In my tests partition_range
had huge impact on speed, so I think fast heuristics for block split will be very helpful.
I suggest being careful with luma/chroma balance, because visual metrics usually handle color badly. I'm not entirely sure, but I think libvmaf ignores color entirely for SSIM. The SSIM algorithm has a luminance component, so it would be absurd if applied to Cb/Cr channels.
If you're going to change color balance, verify with butteraugli at very high bitrates. My DSSIM should be OK too, especially at lower bitrates (it does SSIM without the luminance component when comparing color).
@BlueSwordM took the words right out my mouth
There's also another very important factor to take into account when comparing aomenc and SVT-AV1 against rav1e: unless I missed something while parsing the code, rav1e never voluntarily denoises the input.
aomenc and SVT-AV1 use temporal denoising on the input over some types of frames, with aomenc giving specific control over it with arnr-strength=X
, with a range of 0-6, with 5 being the default.
I've yet to do an AWCY run detailing what happens when you disable ARNR denoising entirely, but from my subjective and anecdotal tests, it can have a large impact on quality, speed and metrics, especially in some hard content like video games.
Just a tip.
So basically, one of the 1st steps we should do to improve quality is implement the full set of CDEF search strengths.
The current method, which is picking CDEF strength from the current quantizer(so CDEF Pick from Q) is good for higher fidelity encoding, but certainly not optimal for keeping clean edges at lower bitrates.
However, the full set of CDEF search strength is a bit problematic for fidelity, as it can result in slight blurring in high frequency AC blocks(hair, skin, grass, noise, etc).
Therefore, my idea would be to separate the CDEF tuning 2 categories:
Furthermore, since CDEF can actually hurt fidelity when a lot of noise is present, a simple noise estimation algorithm could be used to disable CDEF filtering once enough noise reaches the threshold(also based on quantizer somewhat).
A couple of items that came up today:
I went through the task list and found several items that are tagged compression performance
that seem to referencing tools that aren't implemented yet. This might account for some of the delta, too. It might be valuable to triage these based on their potential.
@shssoichiro Do you think it would be a good idea to pin this issue? It seems pretty important, IMO.
Good idea considering this is a meta issue gathering basically "the most important" features we need to add. tbh I didn't even know that pinning issues was a thing in Github, unless it's something they added recently.

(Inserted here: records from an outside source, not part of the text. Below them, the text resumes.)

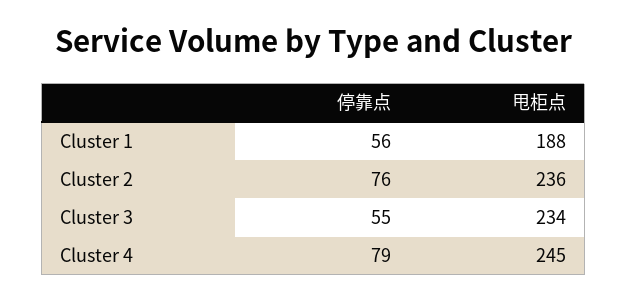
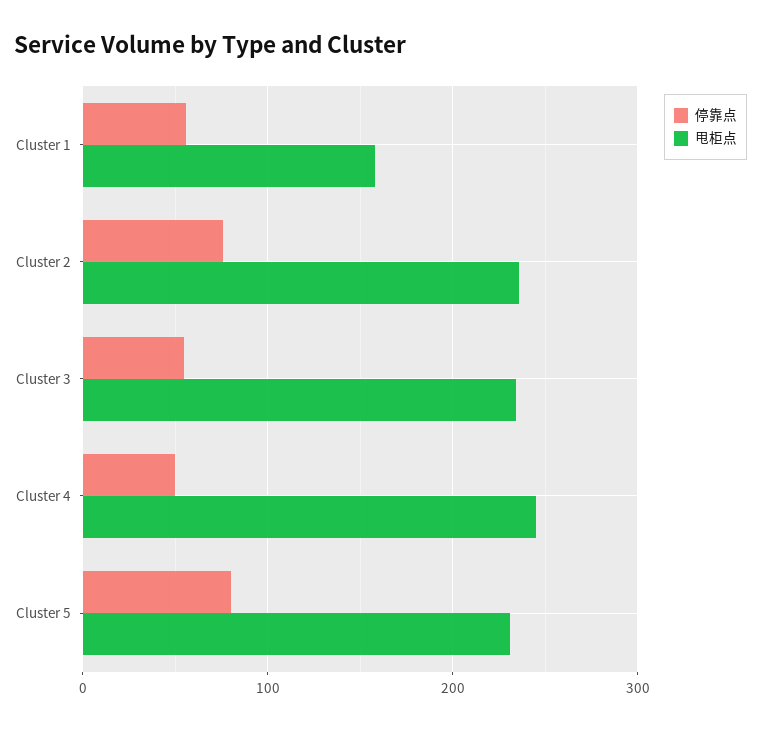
  {
    "停靠点": {
      "Cluster 1": 56,
      "Cluster 2": 76,
      "Cluster 3": 55,
-     "Cluster 4": 79
+     "Cluster 4": 50,
+     "Cluster 5": 80
    },
    "甩柜点": {
-     "Cluster 1": 188,
+     "Cluster 1": 160,
      "Cluster 2": 236,
      "Cluster 3": 234,
-     "Cluster 4": 245
+     "Cluster 4": 245,
+     "Cluster 5": 230
    }
  }

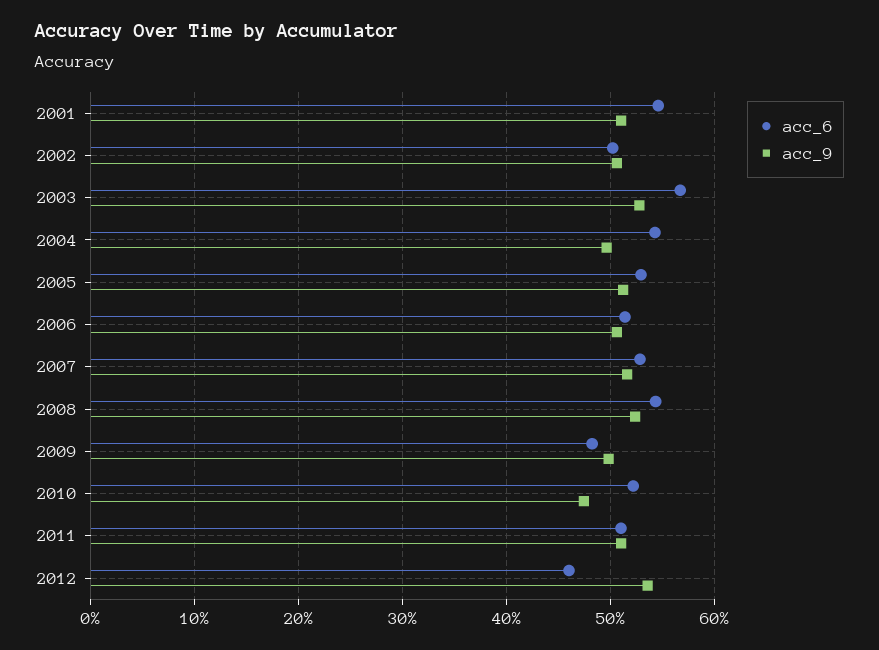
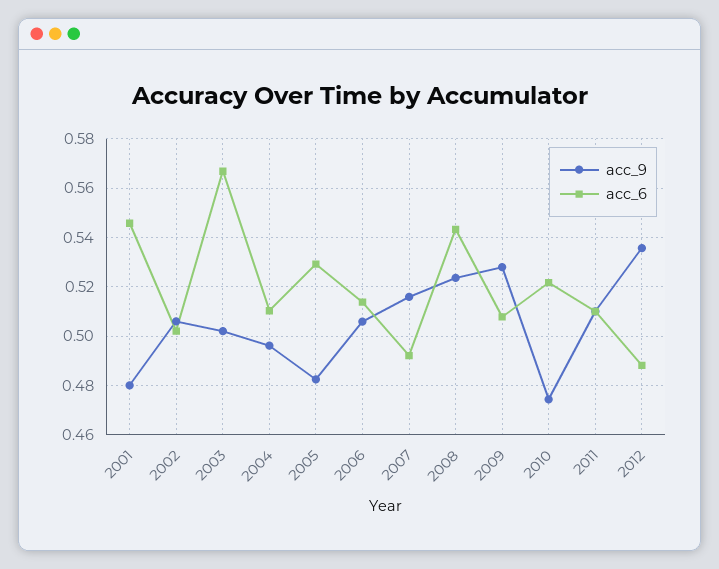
  {
    "acc_6": {
      "2001": 0.545,
      "2002": 0.5025,
      "2003": 0.5675,
-     "2004": 0.54,
+     "2004": 0.51,
      "2005": 0.53,
      "2006": 0.515,
-     "2007": 0.53,
+     "2007": 0.4925,
      "2008": 0.5425,
-     "2009": 0.48,
+     "2009": 0.5075,
      "2010": 0.5225,
      "2011": 0.51,
-     "2012": 0.46
+     "2012": 0.4875
    },
    "acc_9": {
-     "2001": 0.51,
+     "2001": 0.48,
      "2002": 0.505,
-     "2003": 0.53,
+     "2003": 0.5025,
      "2004": 0.495,
-     "2005": 0.51,
+     "2005": 0.4825,
      "2006": 0.505,
      "2007": 0.515,
      "2008": 0.5225,
-     "2009": 0.5,
+     "2009": 0.5275,
      "2010": 0.475,
      "2011": 0.51,
      "2012": 0.535
    }
  }

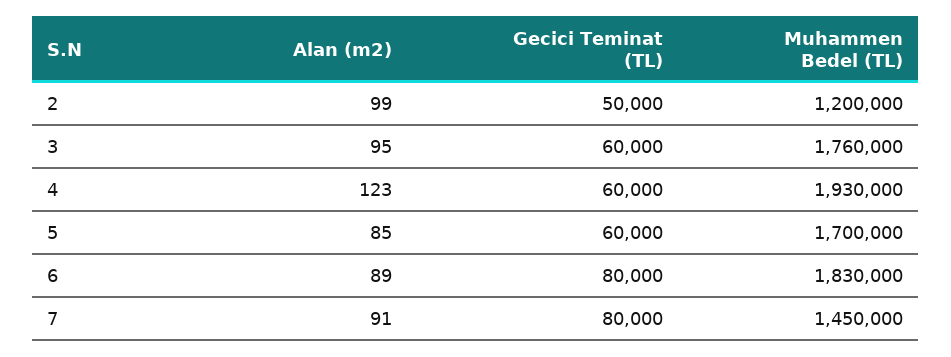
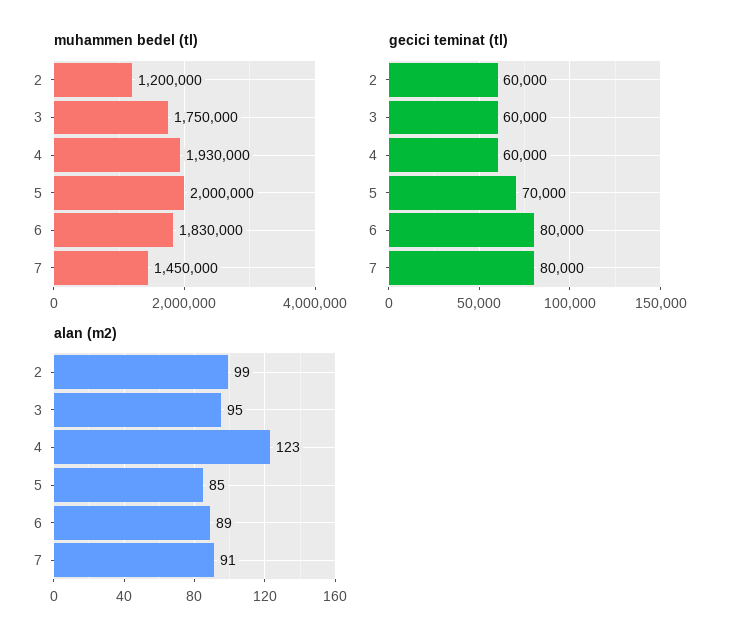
  {
    "Alan (m2)": {
      "2": 99,
      "3": 95,
      "4": 123,
      "5": 85,
      "6": 89,
      "7": 91
    },
    "Gecici Teminat (TL)": {
-     "2": 50000,
+     "2": 60000,
      "3": 60000,
      "4": 60000,
-     "5": 60000,
+     "5": 70000,
      "6": 80000,
      "7": 80000
    },
    "Muhammen Bedel (TL)": {
      "2": 1200000,
-     "3": 1760000,
+     "3": 1750000,
      "4": 1930000,
-     "5": 1700000,
+     "5": 2000000,
      "6": 1830000,
      "7": 1450000
    }
  }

Good idea considering this is a meta issue gathering basically "the most important" features we need to add. tbh I didn't even know that pinning issues was a thing in Github, unless it's something they added recently.

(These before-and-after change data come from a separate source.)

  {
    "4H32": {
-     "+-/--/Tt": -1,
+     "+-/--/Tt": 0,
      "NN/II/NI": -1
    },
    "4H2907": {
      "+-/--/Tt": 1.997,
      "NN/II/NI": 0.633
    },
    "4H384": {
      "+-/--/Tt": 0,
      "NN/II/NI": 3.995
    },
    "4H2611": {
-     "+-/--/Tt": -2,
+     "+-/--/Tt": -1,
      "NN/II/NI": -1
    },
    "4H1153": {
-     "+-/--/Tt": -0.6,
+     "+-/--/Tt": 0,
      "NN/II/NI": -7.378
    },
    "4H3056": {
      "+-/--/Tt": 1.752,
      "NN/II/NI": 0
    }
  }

Maybe? I've seen it on some other repos, but I can't really say when they started popping up.
Thanks for pinning and replying!
Sorry for unpinning 😅 I accidentally clicked the button, I pinned it back
I wanted to create a meta issue to track features or changes we can implement to reach quality parity with aomenc. Right now, our speed 6 still trails aomenc's cpu-used 6 by about 30% BD-rate, while also being slower (assuming one tile and no parallel encoding) (AWCY).
We come closer if we up rav1e to s0 (AWCY), where some clips even win over aomenc, but at the cost of rav1e being 2700% slower.

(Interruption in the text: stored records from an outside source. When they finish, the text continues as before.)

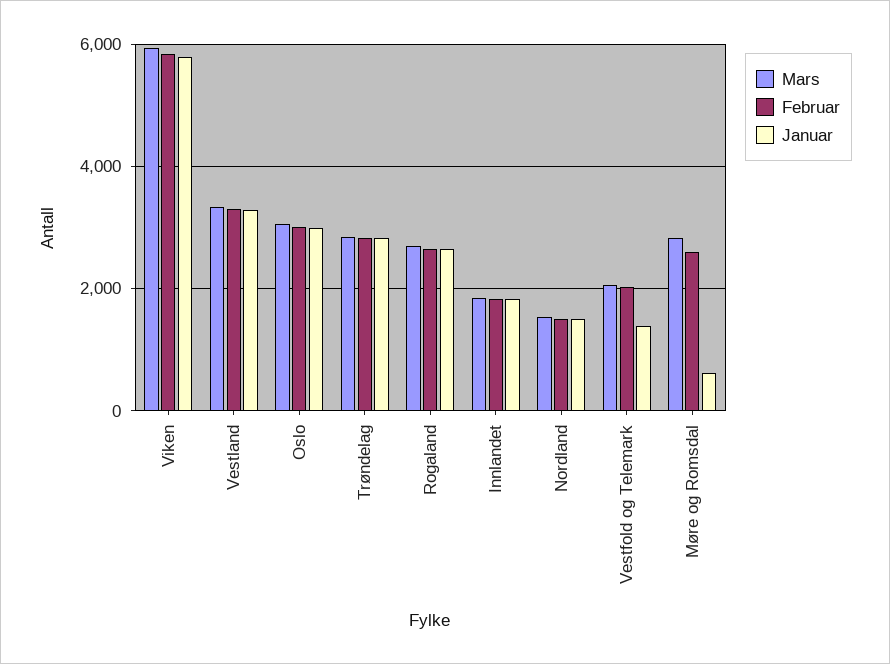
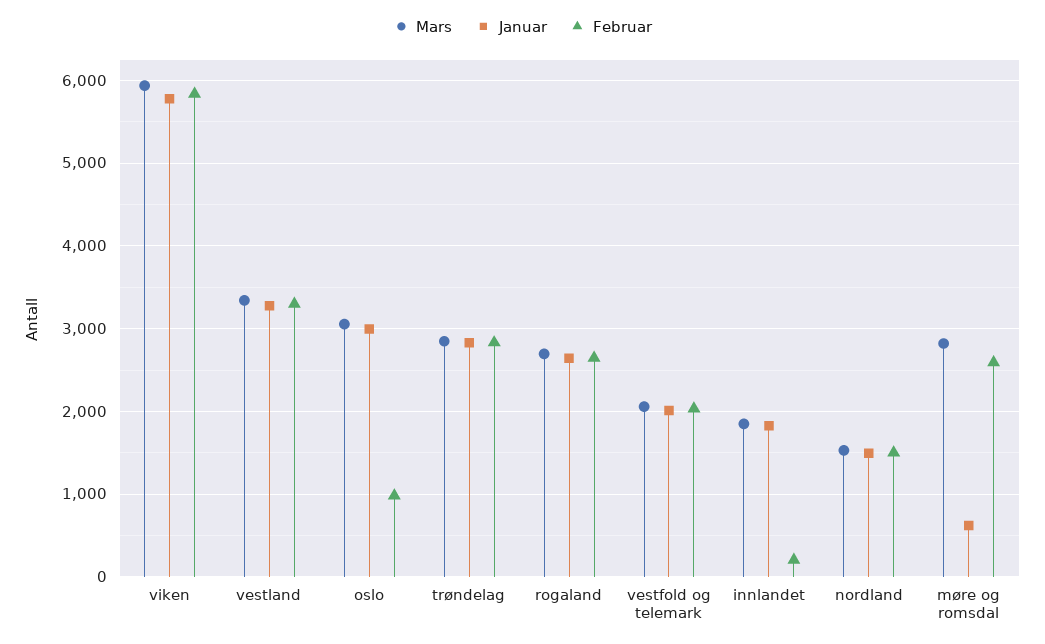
  {
    "Mars": {
      "Viken": 5900,
      "Vestland": 3300,
      "Oslo": 3100,
      "Trøndelag": 2800,
      "Rogaland": 2700,
      "Innlandet": 1900,
      "Nordland": 1500,
      "Vestfold og Telemark": 2100,
      "Møre og Romsdal": 2800
    },
    "Februar": {
      "Viken": 5800,
      "Vestland": 3300,
-     "Oslo": 3000,
+     "Oslo": 1000,
      "Trøndelag": 2800,
      "Rogaland": 2600,
-     "Innlandet": 1800,
+     "Innlandet": 200,
      "Nordland": 1500,
      "Vestfold og Telemark": 2000,
      "Møre og Romsdal": 2600
    },
    "Januar": {
      "Viken": 5800,
      "Vestland": 3300,
      "Oslo": 3000,
      "Trøndelag": 2800,
      "Rogaland": 2600,
      "Innlandet": 1800,
      "Nordland": 1500,
-     "Vestfold og Telemark": 1400,
+     "Vestfold og Telemark": 2000,
      "Møre og Romsdal": 600
    }
  }

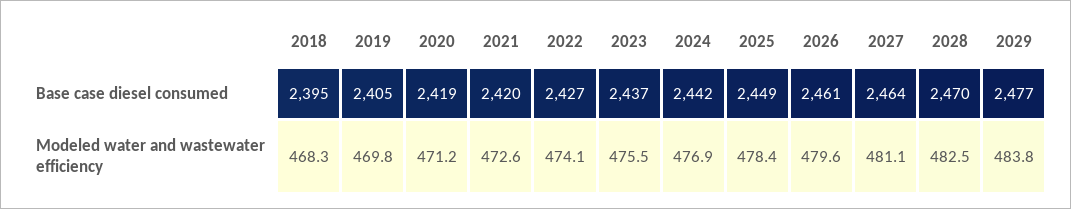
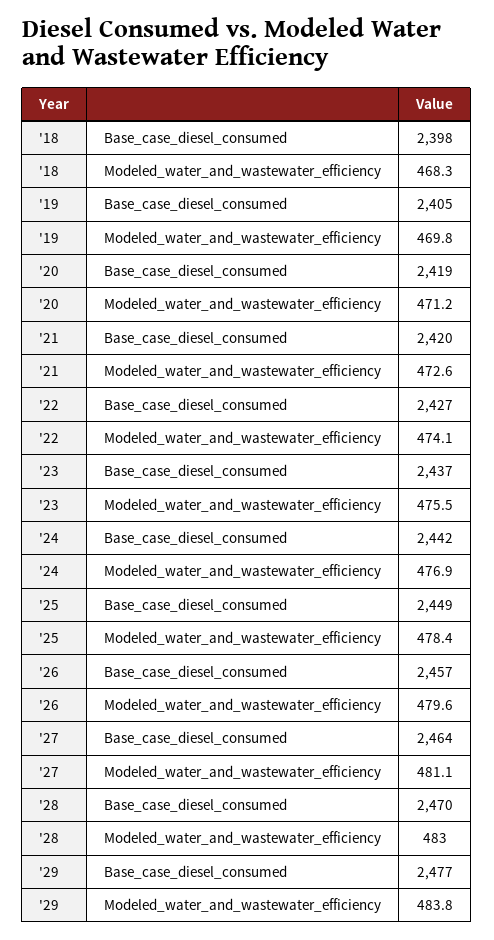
  {
    "2018": {
-     "Base case diesel consumed": 2395,
+     "Base case diesel consumed": 2398,
      "Modeled water and wastewater efficiency": 468.3
    },
    "2019": {
      "Base case diesel consumed": 2405,
      "Modeled water and wastewater efficiency": 469.8
    },
    "2020": {
      "Base case diesel consumed": 2419,
      "Modeled water and wastewater efficiency": 471.2
    },
    "2021": {
      "Base case diesel consumed": 2420,
      "Modeled water and wastewater efficiency": 472.6
    },
    "2022": {
      "Base case diesel consumed": 2427,
      "Modeled water and wastewater efficiency": 474.1
    },
    "2023": {
      "Base case diesel consumed": 2437,
      "Modeled water and wastewater efficiency": 475.5
    },
    "2024": {
      "Base case diesel consumed": 2442,
      "Modeled water and wastewater efficiency": 476.9
    },
    "2025": {
      "Base case diesel consumed": 2449,
      "Modeled water and wastewater efficiency": 478.4
    },
    "2026": {
-     "Base case diesel consumed": 2461,
+     "Base case diesel consumed": 2457,
      "Modeled water and wastewater efficiency": 479.6
    },
    "2027": {
      "Base case diesel consumed": 2464,
      "Modeled water and wastewater efficiency": 481.1
    },
    "2028": {
      "Base case diesel consumed": 2470,
-     "Modeled water and wastewater efficiency": 482.5
+     "Modeled water and wastewater efficiency": 483
    },
    "2029": {
      "Base case diesel consumed": 2477,
      "Modeled water and wastewater efficiency": 483.8
    }
  }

There's also the notable outlier of dark720, which is 200% worse MSSSIM BD Rate even at speed 0.
Here are the ideas so far:
[ ] #845
[ ] Implement search pruning
[ ] Implement wiener filtering
[ ] Quantization matrices (#2973)
[ ] Delta-Q?
[x] #2710
[x] #1308
[ ] Alt-ref frame denoising?
[ ] #1734
[ ] #1729
[ ] #1722
[ ] #1726
[ ] #1731
[ ] #1730
[ ] #1732
TODO: Try to fill out this list with more suggestions. I'm not extremely knowledgeable on the aomenc code base, and it's massive, so I'm preferring to welcome discussion from people who may be more knowledgeable.